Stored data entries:
Start of Block
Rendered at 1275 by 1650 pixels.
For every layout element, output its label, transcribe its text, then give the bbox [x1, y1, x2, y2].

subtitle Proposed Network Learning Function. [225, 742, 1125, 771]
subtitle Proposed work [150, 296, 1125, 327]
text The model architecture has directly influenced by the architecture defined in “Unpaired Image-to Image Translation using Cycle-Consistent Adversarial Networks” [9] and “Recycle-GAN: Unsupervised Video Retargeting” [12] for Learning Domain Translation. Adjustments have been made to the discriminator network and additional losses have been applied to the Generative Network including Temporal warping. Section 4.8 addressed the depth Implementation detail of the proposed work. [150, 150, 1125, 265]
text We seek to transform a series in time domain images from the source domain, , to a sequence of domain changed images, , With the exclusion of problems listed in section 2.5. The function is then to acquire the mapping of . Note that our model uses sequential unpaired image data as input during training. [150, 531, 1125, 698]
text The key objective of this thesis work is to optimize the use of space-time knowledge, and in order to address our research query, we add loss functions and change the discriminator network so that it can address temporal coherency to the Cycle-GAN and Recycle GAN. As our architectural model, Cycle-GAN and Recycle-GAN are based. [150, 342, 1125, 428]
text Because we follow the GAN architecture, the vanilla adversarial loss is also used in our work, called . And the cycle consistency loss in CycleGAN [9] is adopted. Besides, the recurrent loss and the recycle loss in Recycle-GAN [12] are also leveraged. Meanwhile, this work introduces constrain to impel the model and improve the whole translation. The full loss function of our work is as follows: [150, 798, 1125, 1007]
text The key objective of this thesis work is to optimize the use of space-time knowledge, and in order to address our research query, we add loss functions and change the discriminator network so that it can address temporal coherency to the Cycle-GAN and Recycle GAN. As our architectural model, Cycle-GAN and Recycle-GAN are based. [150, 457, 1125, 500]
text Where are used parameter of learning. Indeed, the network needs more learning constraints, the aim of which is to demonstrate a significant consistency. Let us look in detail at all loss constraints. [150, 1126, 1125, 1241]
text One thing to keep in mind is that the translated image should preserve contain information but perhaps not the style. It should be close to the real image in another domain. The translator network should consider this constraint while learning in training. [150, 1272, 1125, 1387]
End of Block
All lines above containing the string "knowledge": copy each one.

text The key objective of this thesis work is to optimize the use of space-time knowledge, and in order to address our research query, we add loss functions and change the discriminator network so that it can address temporal coherency to the Cycle-GAN and Recycle GAN. As our architectural model, Cycle-GAN and Recycle-GAN are based. [150, 342, 1125, 428]
text The key objective of this thesis work is to optimize the use of space-time knowledge, and in order to address our research query, we add loss functions and change the discriminator network so that it can address temporal coherency to the Cycle-GAN and Recycle GAN. As our architectural model, Cycle-GAN and Recycle-GAN are based. [150, 457, 1125, 500]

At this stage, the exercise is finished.